Start of Block
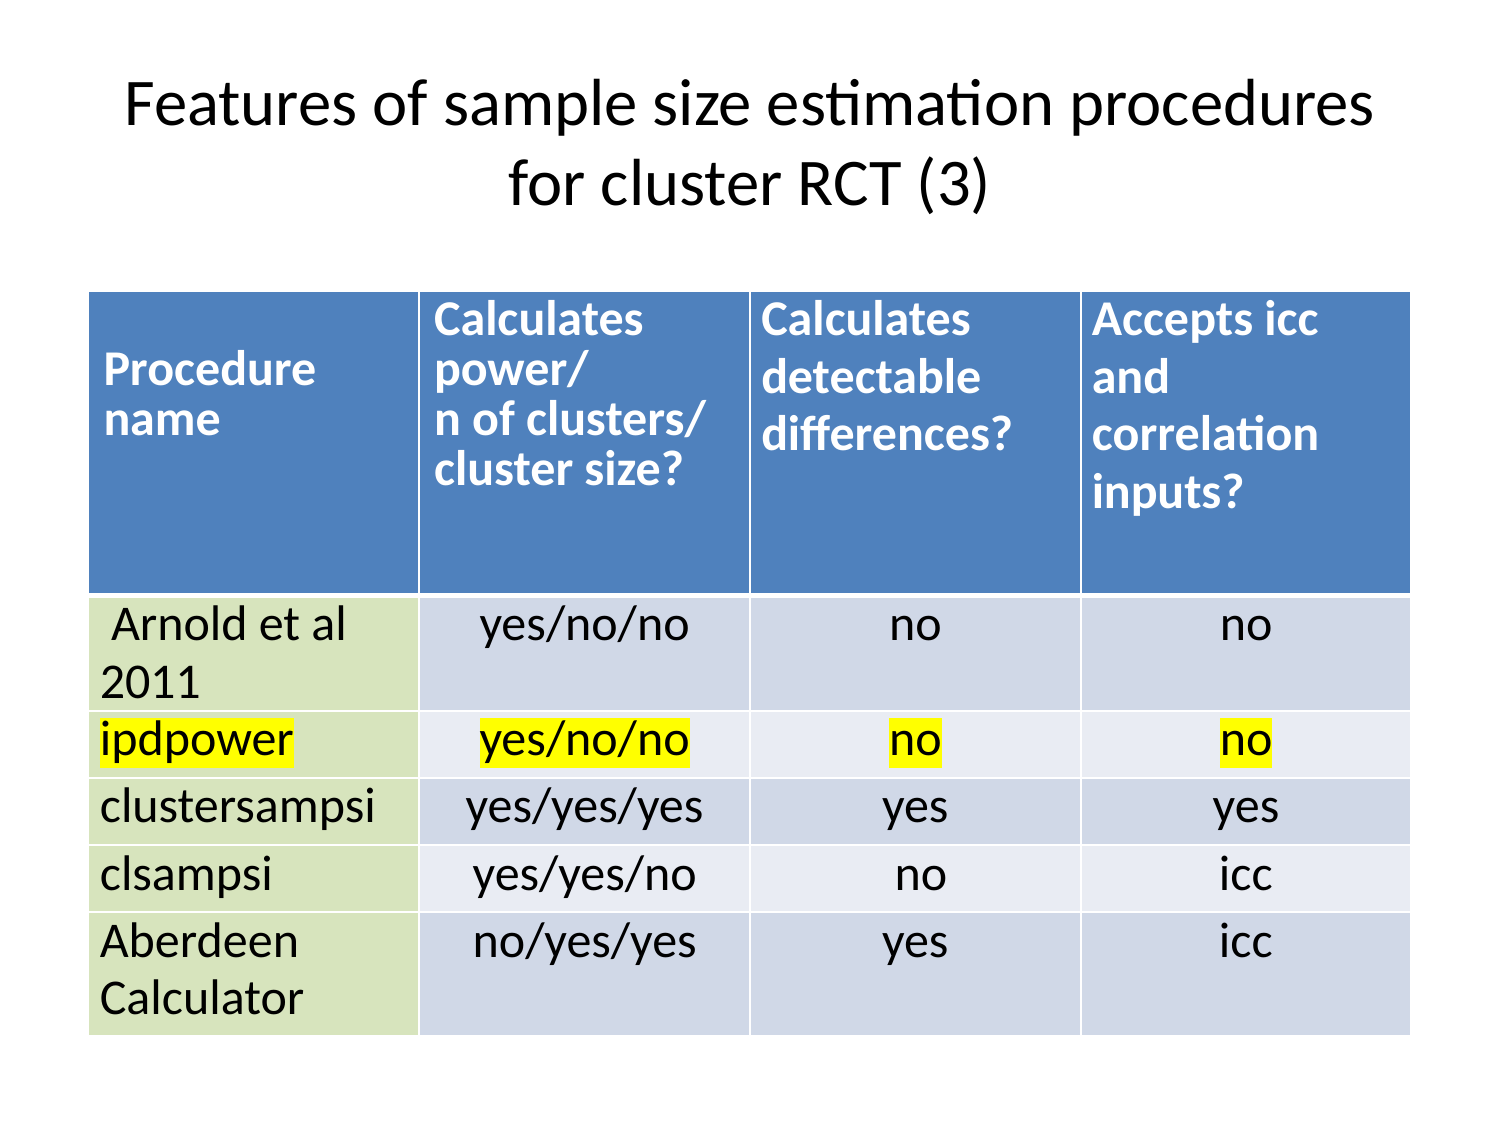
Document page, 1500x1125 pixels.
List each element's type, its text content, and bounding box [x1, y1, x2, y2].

table_cell no [1082, 598, 1410, 710]
table_cell yes/no/no [420, 598, 749, 710]
table_cell clustersampsi [89, 779, 418, 844]
table_cell no [1082, 712, 1410, 777]
table_header Calculates detectable differences? [751, 292, 1080, 593]
table_cell icc [1082, 913, 1410, 1035]
table_header Calculates power/ n of clusters/ cluster size? [420, 292, 749, 593]
table_cell icc [1082, 846, 1410, 911]
table_cell yes/no/no [420, 712, 749, 777]
table_cell no [751, 598, 1080, 710]
table_header Procedure name [89, 292, 418, 593]
table_cell yes [751, 779, 1080, 844]
table_cell no/yes/yes [420, 913, 749, 1035]
table_header Accepts icc and correlation inputs? [1082, 292, 1410, 593]
table_cell yes/yes/yes [420, 779, 749, 844]
table_cell yes [751, 913, 1080, 1035]
title Features of sample size estimation procedures for cluster RCT (3) [75, 45, 1425, 233]
table_cell yes [1082, 779, 1410, 844]
table_cell ipdpower [89, 712, 418, 777]
table_cell Aberdeen Calculator [89, 913, 418, 1035]
table_cell yes/yes/no [420, 846, 749, 911]
table_cell Arnold et al 2011 [89, 598, 418, 710]
table_cell no [751, 846, 1080, 911]
table_cell no [751, 712, 1080, 777]
table_cell clsampsi [89, 846, 418, 911]
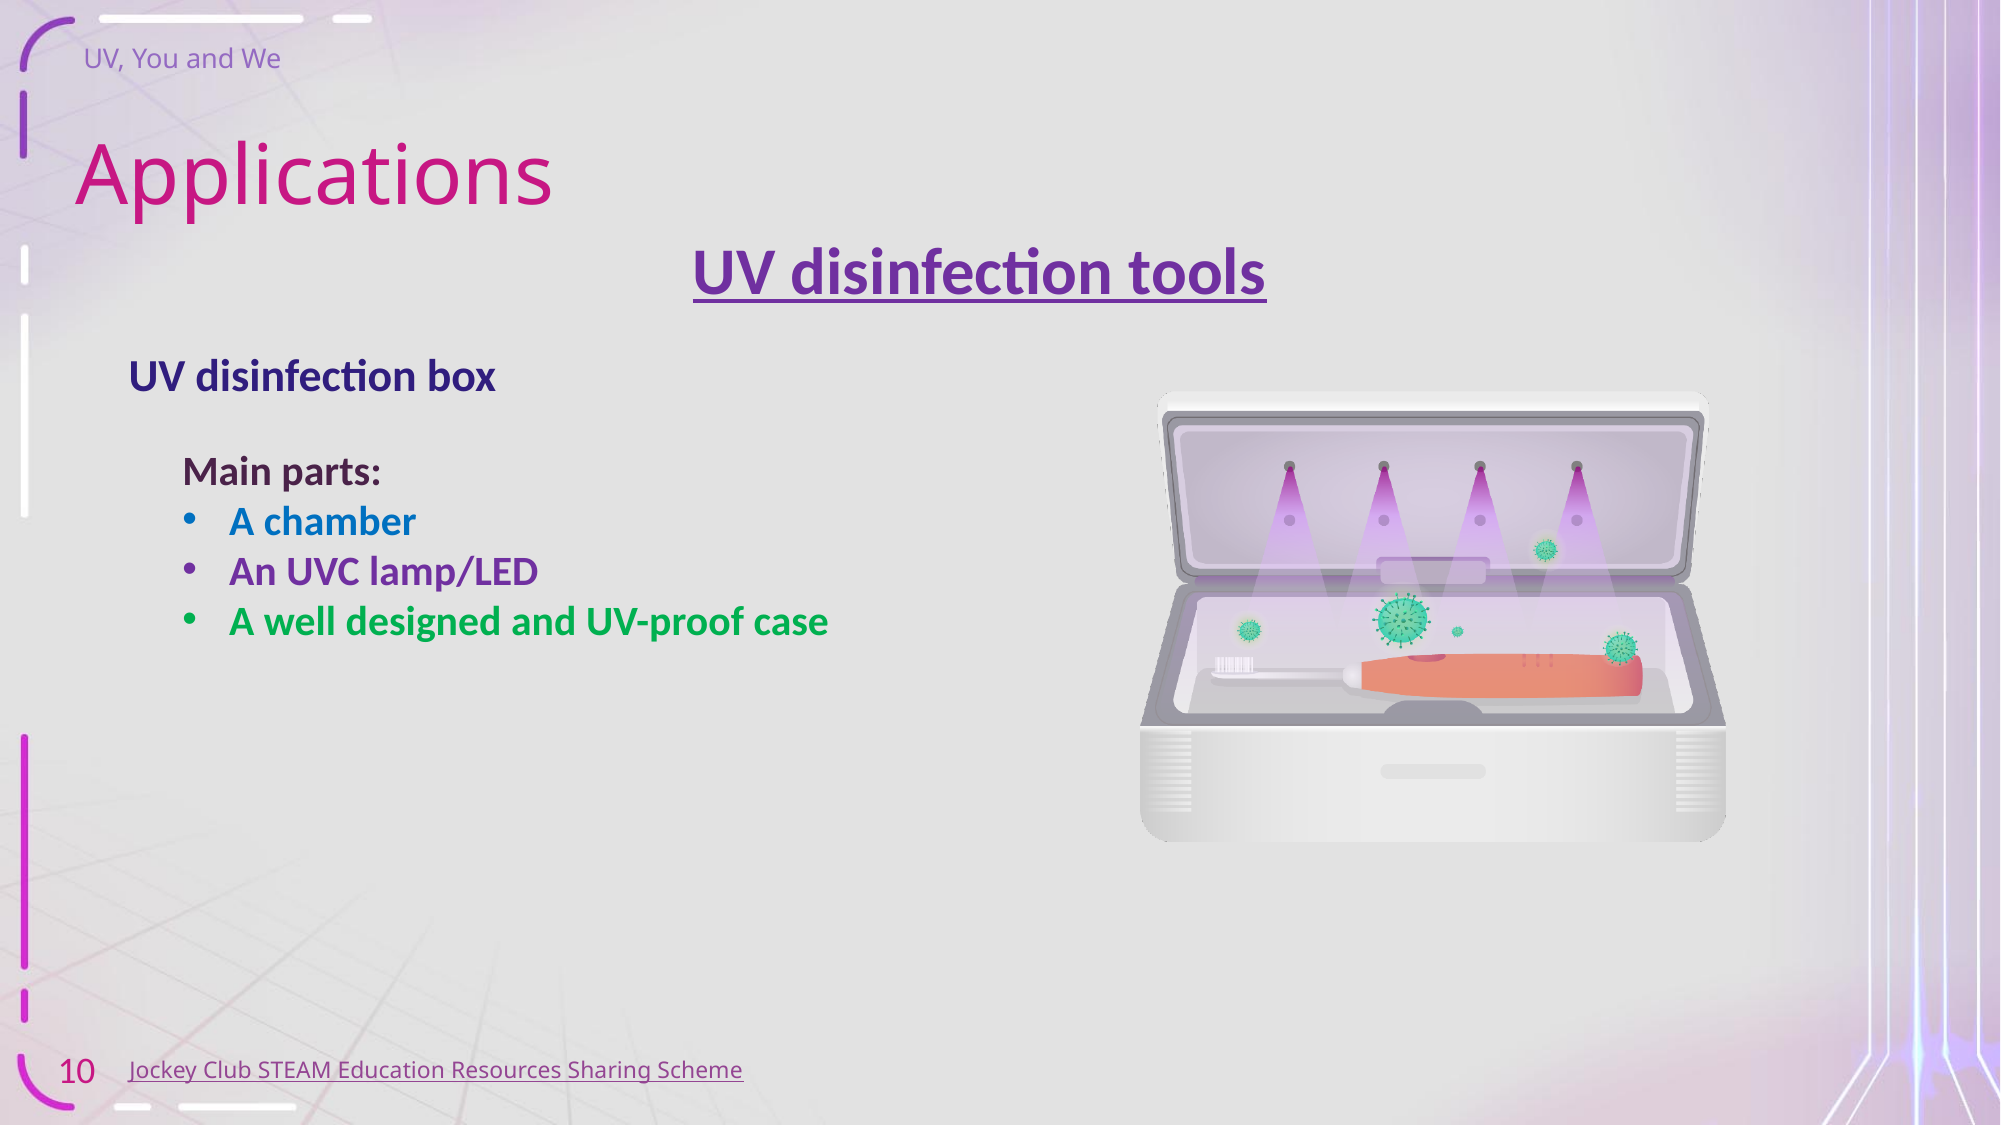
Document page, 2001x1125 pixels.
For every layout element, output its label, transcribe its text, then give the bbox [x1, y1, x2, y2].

text_box UV disinfection tools [677, 220, 1282, 316]
title Applications [61, 63, 1571, 279]
text_box Main parts: A chamber An UVC lamp/LED A well designed and UV-proof case [167, 436, 845, 651]
text_box UV disinfection box [113, 338, 512, 409]
picture [0, 0, 2001, 1125]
End of Block
> Request
Copy out the listing above in full and keep the pictures out.

> Task answer
Document page, 1500x1125 pixels.
List each element's type, its text content, and bounding box [x1, y1, x2, y2].

table_cell no [1082, 598, 1410, 710]
table_cell yes/no/no [420, 598, 749, 710]
table_cell clustersampsi [89, 779, 418, 844]
table_cell no [1082, 712, 1410, 777]
table_header Calculates detectable differences? [751, 292, 1080, 593]
table_cell icc [1082, 913, 1410, 1035]
table_header Calculates power/ n of clusters/ cluster size? [420, 292, 749, 593]
table_cell icc [1082, 846, 1410, 911]
table_cell yes/no/no [420, 712, 749, 777]
table_cell no [751, 598, 1080, 710]
table_header Procedure name [89, 292, 418, 593]
table_cell yes [751, 779, 1080, 844]
table_cell no/yes/yes [420, 913, 749, 1035]
table_header Accepts icc and correlation inputs? [1082, 292, 1410, 593]
table_cell yes/yes/yes [420, 779, 749, 844]
table_cell yes [751, 913, 1080, 1035]
title Features of sample size estimation procedures for cluster RCT (3) [75, 45, 1425, 233]
table_cell yes [1082, 779, 1410, 844]
table_cell ipdpower [89, 712, 418, 777]
table_cell Aberdeen Calculator [89, 913, 418, 1035]
table_cell yes/yes/no [420, 846, 749, 911]
table_cell Arnold et al 2011 [89, 598, 418, 710]
table_cell no [751, 846, 1080, 911]
table_cell no [751, 712, 1080, 777]
table_cell clsampsi [89, 846, 418, 911]
Document page, 2001x1125 pixels.
For every layout element, output its label, transcribe its text, then give the bbox [x1, y1, x2, y2].

text_box UV disinfection tools [677, 220, 1282, 316]
title Applications [61, 63, 1571, 279]
text_box Main parts: A chamber An UVC lamp/LED A well designed and UV-proof case [167, 436, 845, 651]
text_box UV disinfection box [113, 338, 512, 409]
picture [0, 0, 2001, 1125]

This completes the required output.